Task to complete:
For every record beneath this instruction, give an exact repetition, omitting images.

══════════════════════════════

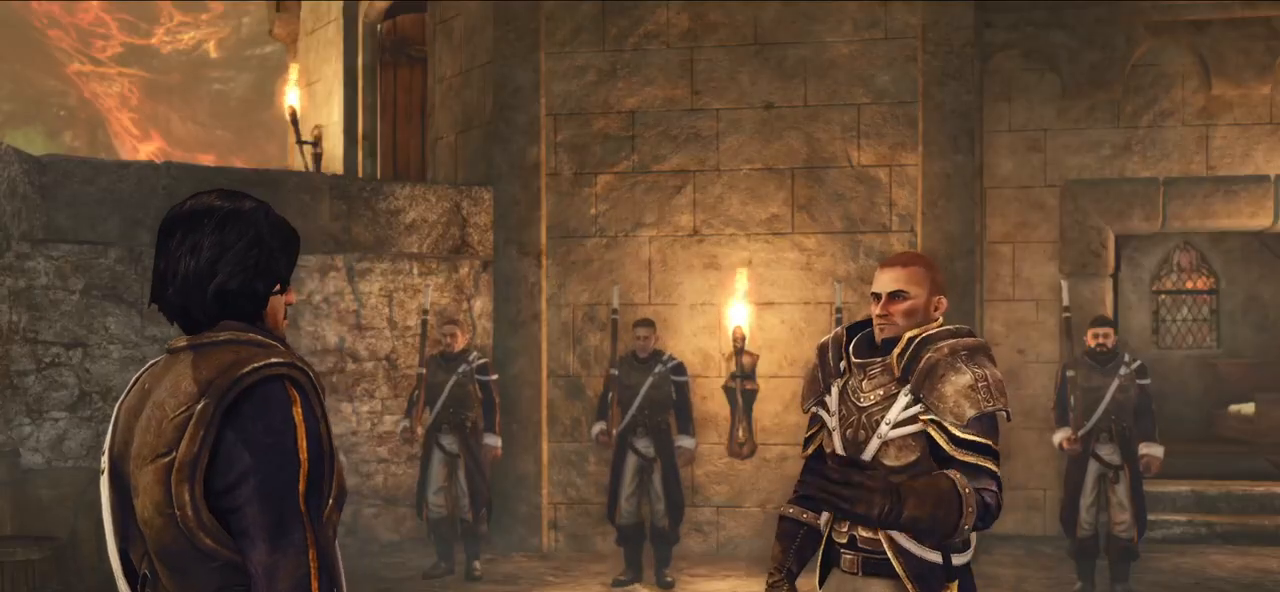
{"keys": [], "mouse": [], "events": [[380, "mouse_left", "down"], [500, "mouse_left", "up"]]}
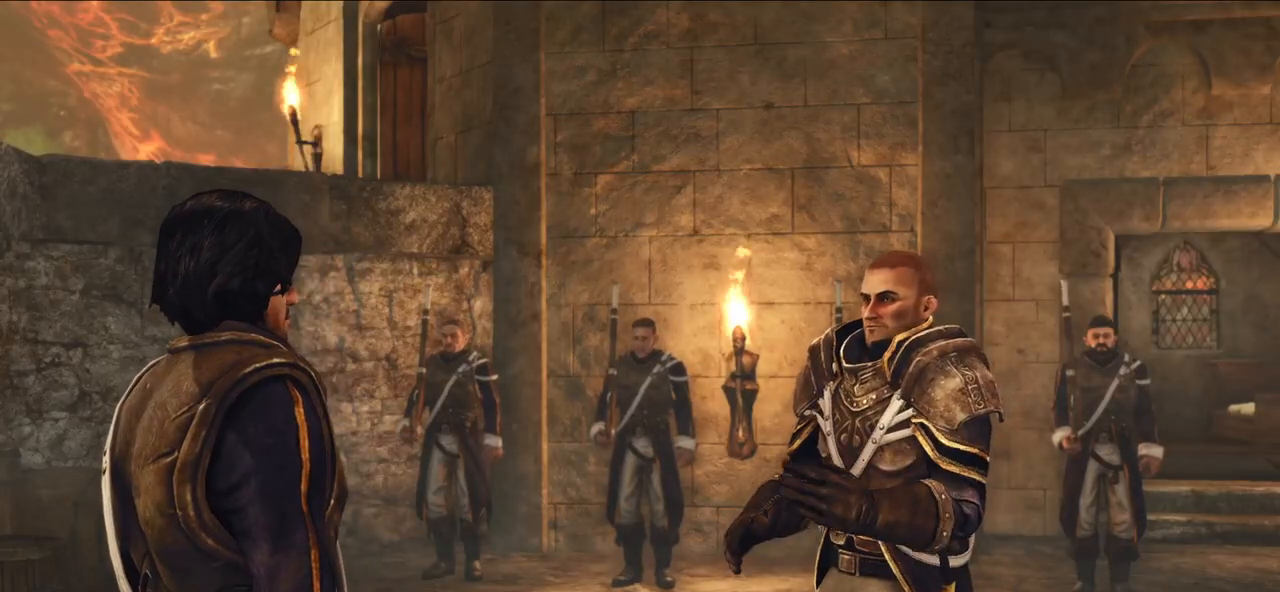
{"keys": [], "mouse": ["right"], "events": [[460, "mouse_right", "down"]]}
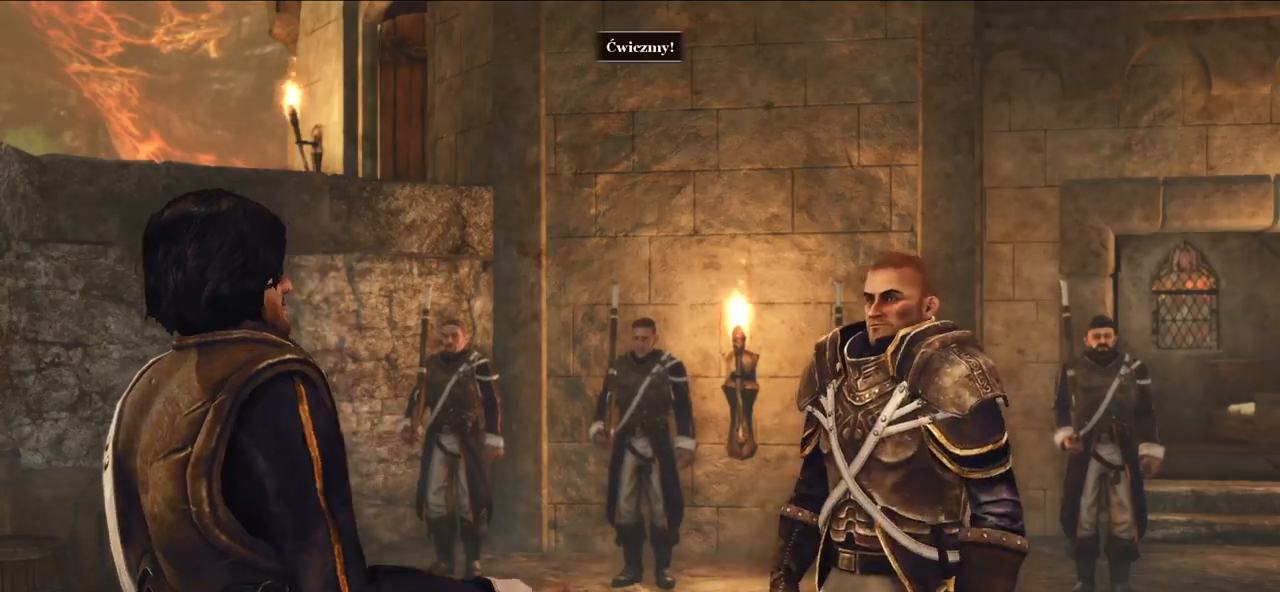
{"keys": [], "mouse": ["right"], "events": [[80, "mouse_right", "up"], [460, "mouse_right", "down"]]}
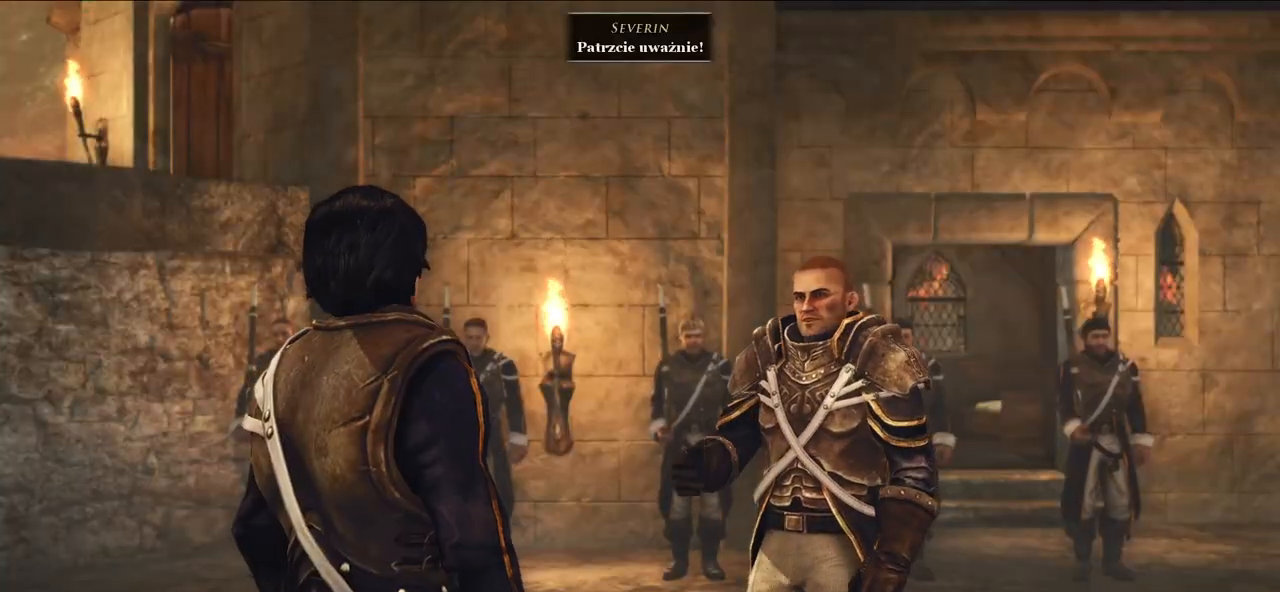
{"keys": [], "mouse": ["wheel"], "events": [[100, "mouse_right", "up"], [500, "mouse_wheel", "down"]]}
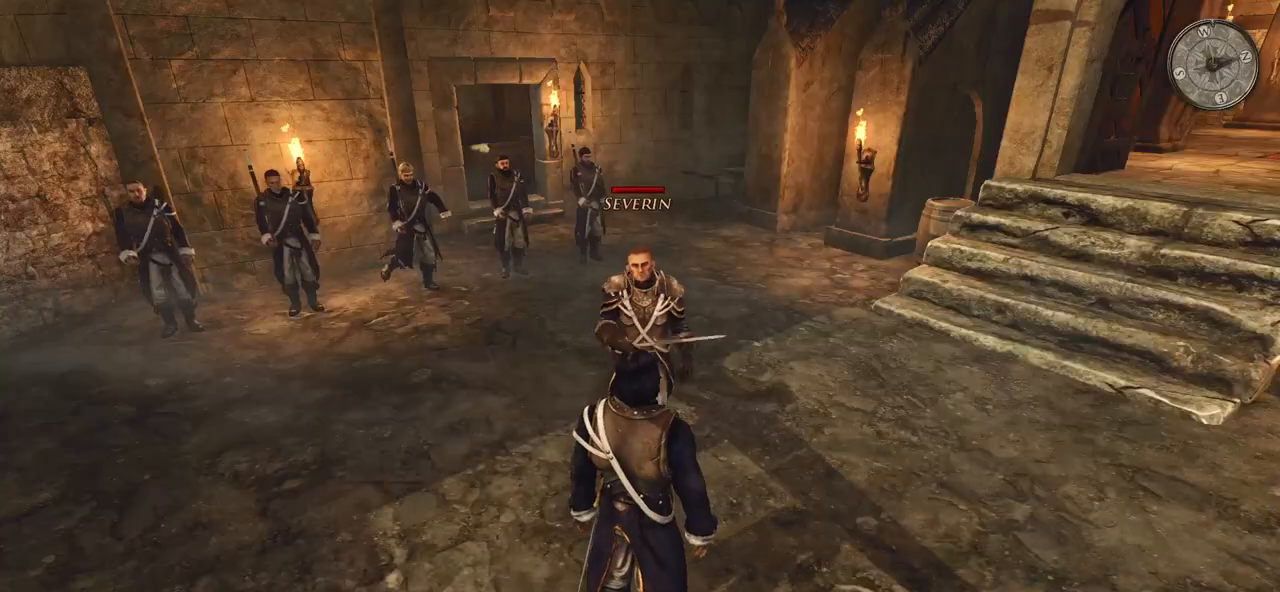
{"keys": [], "mouse": [], "events": [[180, "mouse_wheel", "up"]]}
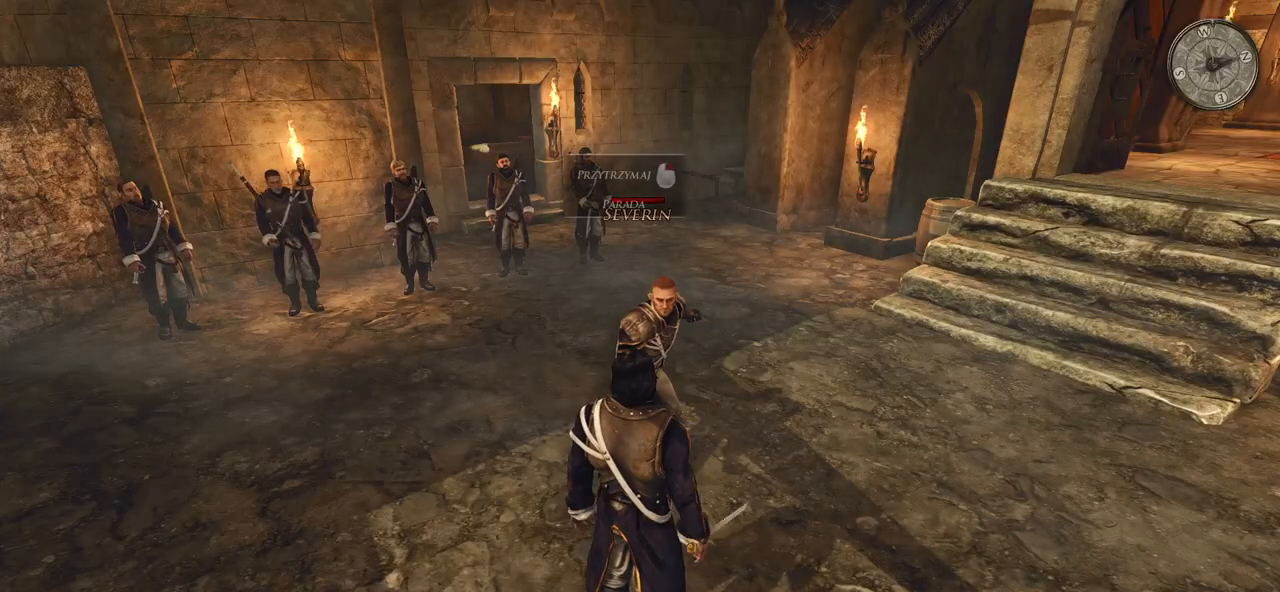
{"keys": [], "mouse": [], "events": [[240, "e", "down"], [420, "e", "up"]]}
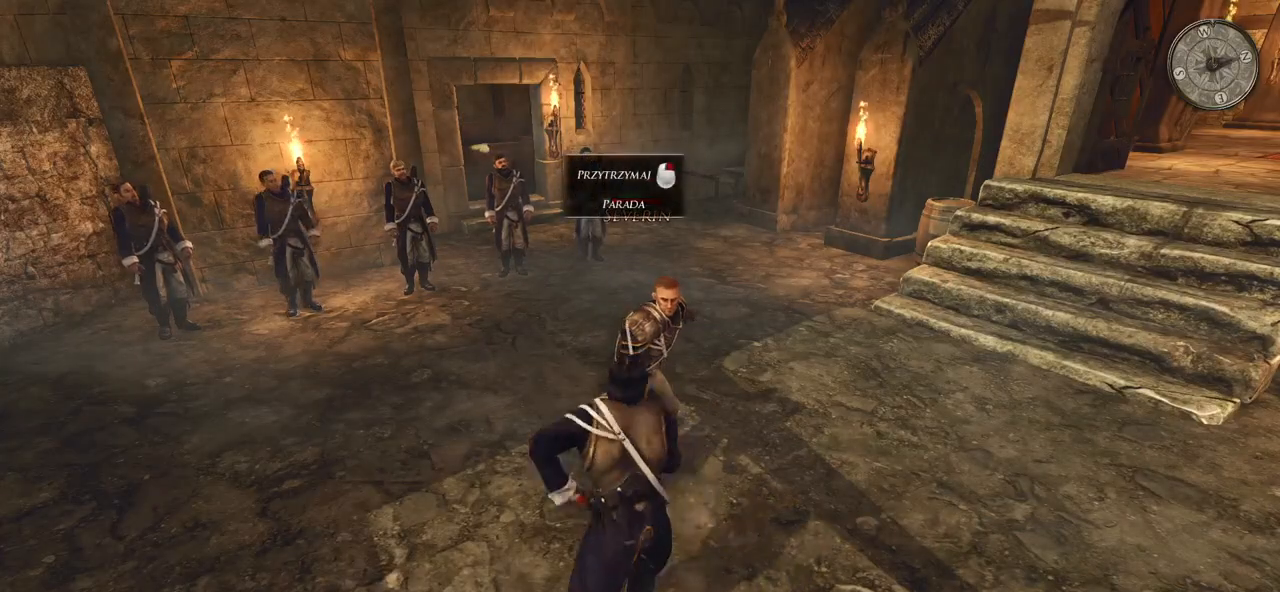
{"keys": [], "mouse": [], "events": []}
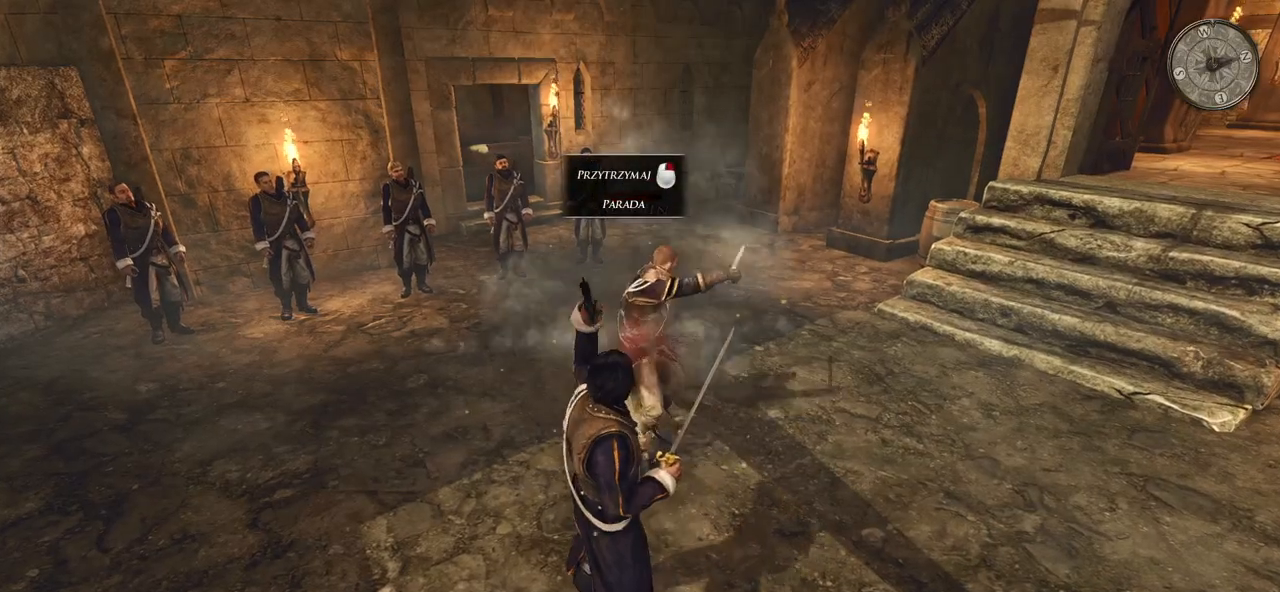
{"keys": [], "mouse": [], "events": []}
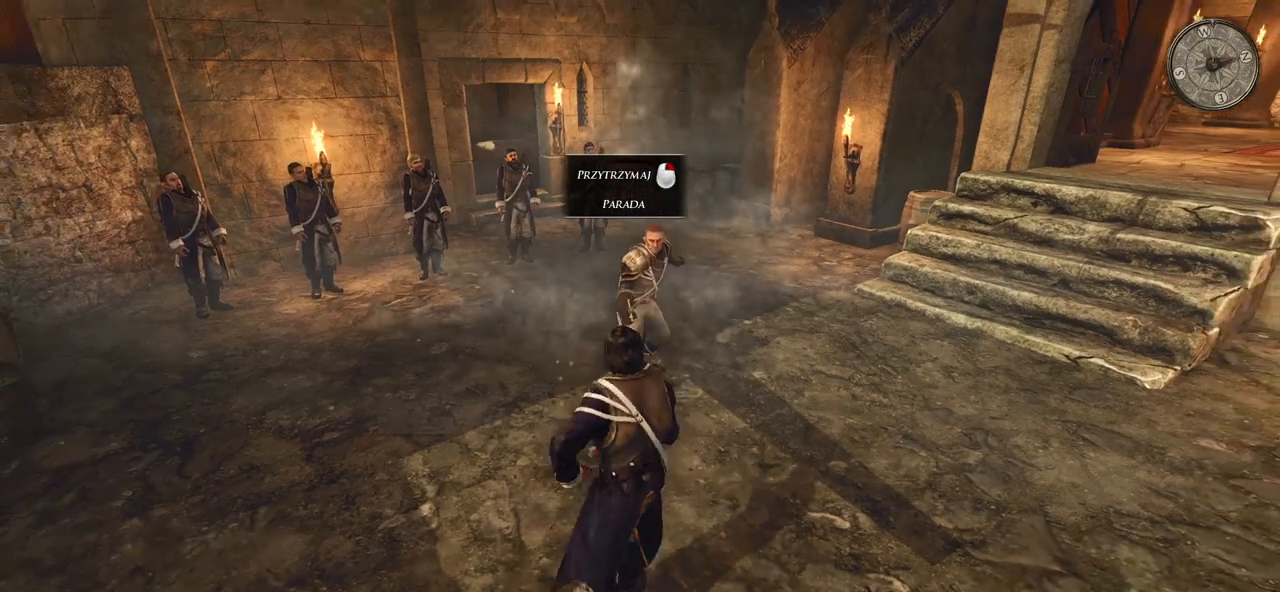
{"keys": [], "mouse": [], "events": []}
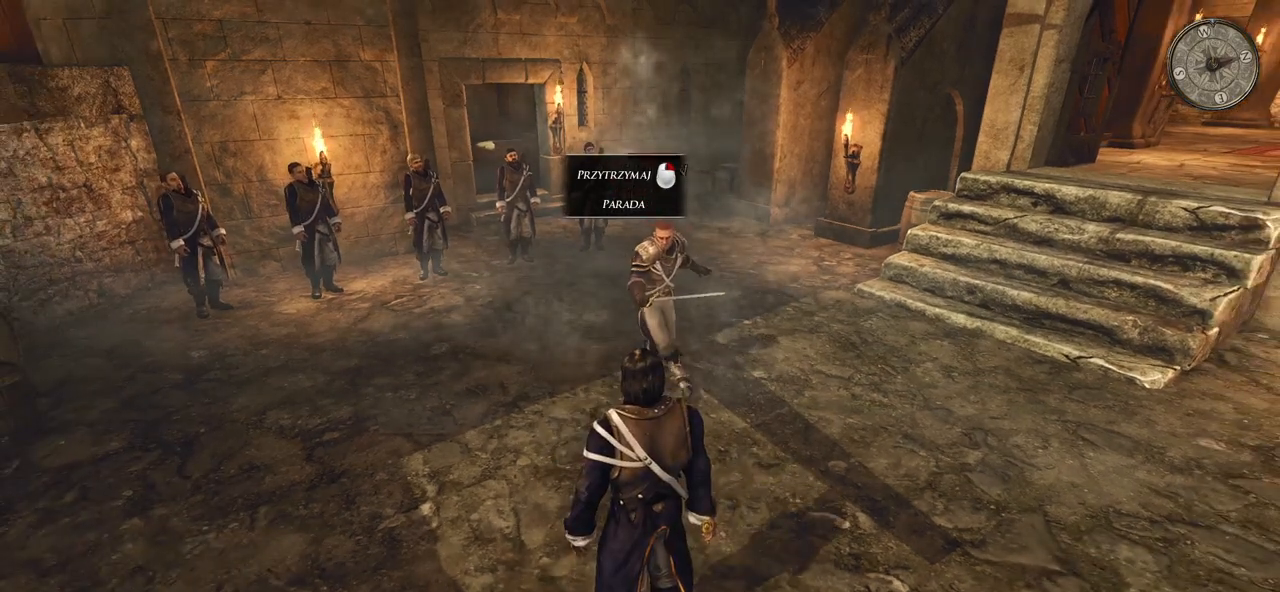
{"keys": [], "mouse": ["left"], "events": [[300, "mouse_left", "down"]]}
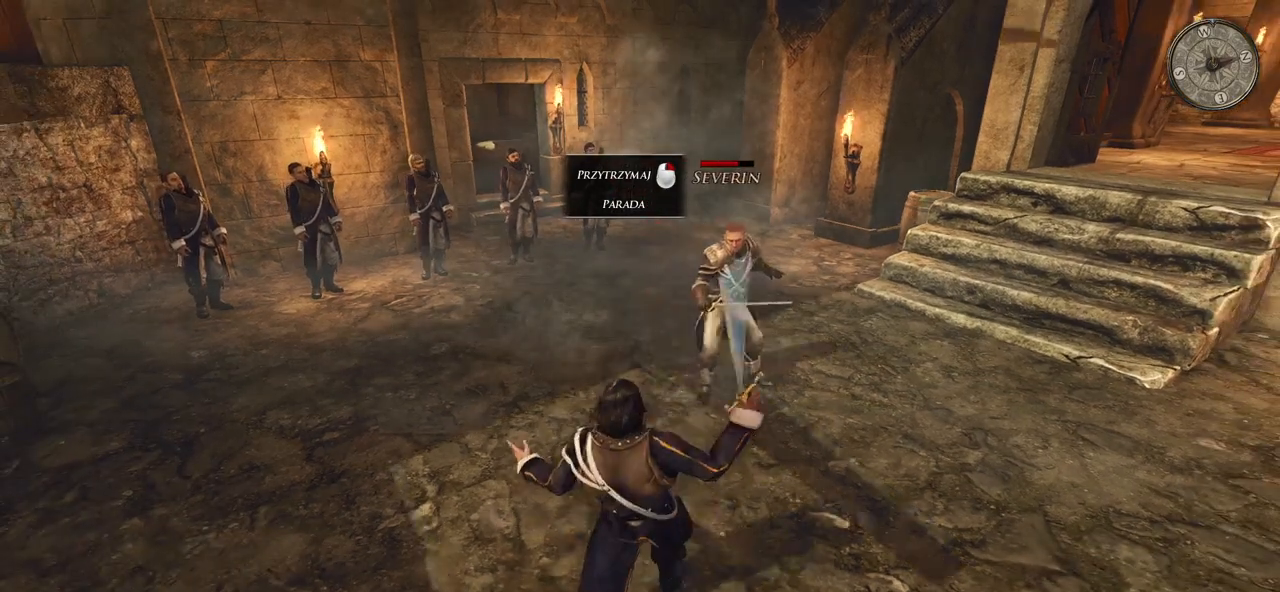
{"keys": [], "mouse": ["left"], "events": [[140, "mouse_left", "up"], [460, "mouse_left", "down"]]}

══════════════════════════════

Solution for this problem:
{"keys": [], "mouse": [], "events": [[380, "mouse_left", "down"], [500, "mouse_left", "up"]]}
{"keys": [], "mouse": ["right"], "events": [[460, "mouse_right", "down"]]}
{"keys": [], "mouse": ["right"], "events": [[80, "mouse_right", "up"], [460, "mouse_right", "down"]]}
{"keys": [], "mouse": ["wheel"], "events": [[100, "mouse_right", "up"], [500, "mouse_wheel", "down"]]}
{"keys": [], "mouse": [], "events": [[180, "mouse_wheel", "up"]]}
{"keys": [], "mouse": [], "events": [[240, "e", "down"], [420, "e", "up"]]}
{"keys": [], "mouse": [], "events": []}
{"keys": [], "mouse": [], "events": []}
{"keys": [], "mouse": [], "events": []}
{"keys": [], "mouse": ["left"], "events": [[300, "mouse_left", "down"]]}
{"keys": [], "mouse": ["left"], "events": [[140, "mouse_left", "up"], [460, "mouse_left", "down"]]}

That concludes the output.